Clip description
Peter Lalor (Chips Rafferty) addresses the miners who have just elected him leader, calling for volunteers. He tells the crowd that some of them may be killed, so men with wives and children should think hard before joining their new Ballarat Reform League. He asks those who are not ready to take an oath to the Southern Cross, the new flag behind him, to leave the meeting. He leads the remaining men in swearing an oath of allegiance to each other, to defend their rights and liberties. After the meeting, the men form up into military formations. They march up the hill bearing arms, behind a band playing 'La Marseillaise’.
Curator’s notes
It is clear in the way that Harry Watt mounts this scene that there was some revolutionary fervour, or at least a strong sense of solidarity, in the back of his own mind. He chooses a low angle as Lalor addresses the crowd, to accentuate the solemnity of the occasion and the heroic part played by Lalor. Some of the hotheads, represented by Tom Kennedy (the young blonde man in a black cap) demand arms, but Lalor stresses strict discipline, threatening to shoot any man who steals anything they do not need for their defence. Watt also cuts to a reaction shot of five or six women listening to Lalor. The one in the centre is the schoolteacher Alicia Dunne (Jane Barrett), who looks lovingly towards her hero, Lalor. In fact, the real Alicia Dunne later married Lalor.
This scene also makes clear a major shortcoming of the film. Chips Rafferty’s performance of these lines has some strength, especially when he is in full voice, but the quiet emotions sound false and unconvincing. Rafferty was an untrained actor, although relatively experienced by the time he made this film. He was not the director’s own choice for the part and the performance is rarely convincing. It was thought to be so at the time.
Harry Watt had spent a solid six months researching the events of the Eureka Stockade, so much of what we see in the film is accurate, but not all. Historians say the words spoken in the oath are exact: that is what they said at that meeting on Thursday 30 November on Bakery Hill. The newly made flag of the Southern Cross did fly over their heads and Lalor did address them with a rifle in hand. A band did play the French anthem – albeit the next day, and with a different group of men.
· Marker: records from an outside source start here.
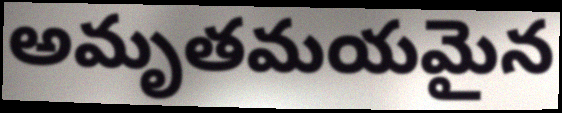
అమృతమయమైనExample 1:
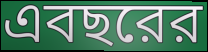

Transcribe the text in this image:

এবছরের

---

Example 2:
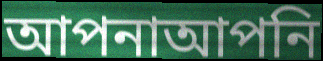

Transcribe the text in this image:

আপনাআপনি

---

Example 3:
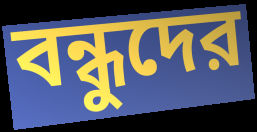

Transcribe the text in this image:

বন্ধুদের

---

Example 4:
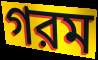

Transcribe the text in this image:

গরম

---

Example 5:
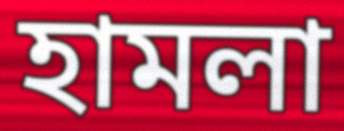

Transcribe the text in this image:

হামলাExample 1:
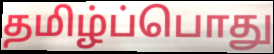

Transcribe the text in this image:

தமிழ்ப்பொது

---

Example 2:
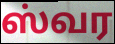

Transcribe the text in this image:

ஸ்வர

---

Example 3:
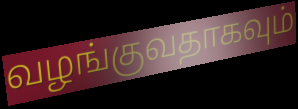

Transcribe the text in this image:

Historian KS Inglis writes in The Australian Colonists (1974, Melbourne University Press) that Lalor was surprised to become the leader of ‘these outraged free emigrants’. About 500 men knelt with Lalor to take the oath. ‘Head bare, right hand pointing up to the flag and the sky, he said: ”We swear by the Southern Cross to stand truly by each other, and fight to defend our rights and liberties”. ”Amen”, they responded.’
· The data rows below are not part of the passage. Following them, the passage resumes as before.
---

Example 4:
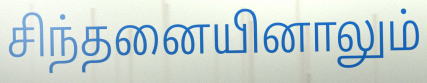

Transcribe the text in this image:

சிந்தனையினாலும்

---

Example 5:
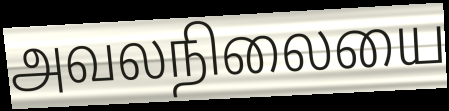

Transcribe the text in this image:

அவலநிலையை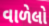
વાળેલોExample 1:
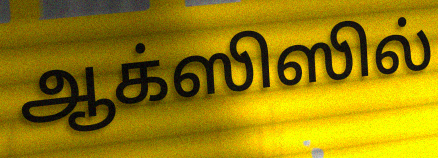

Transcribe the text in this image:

ஆக்ஸிஸில்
Inglis notes that Lalor was later accused of inciting men ‘to take up Arms, with a view to make war against Our Sovereign Lady the Queen’:
He would always deny it and so would his aide and war historian Carboni. ‘It was perfectly understood and openly declared’, Carboni wrote of the diggers’ Council of War, ‘that we meant to organise for defence, and that we had taken up arms for no other purpose’.
The men began that afternoon to raise a stockade on a hill at the Eureka lead, a place largely occupied by Irish miners. Carboni wrote that it covered about an acre of ground ‘in higgledy-piggledy fashion’. Carboni himself walked with a limp, having fought in 1849 for the Roman Republic, but Peter Lalor had no military training. According to Carboni, Lalor had no revolutionary intent either. He sent two men that evening to the government camp to demand the release of diggers arrested that morning, and a promise to end licence hunting. They reported back that Commissioner Rede dismissed the agitation about licences as ‘a mere cloak to cover a Democratic Revolution’.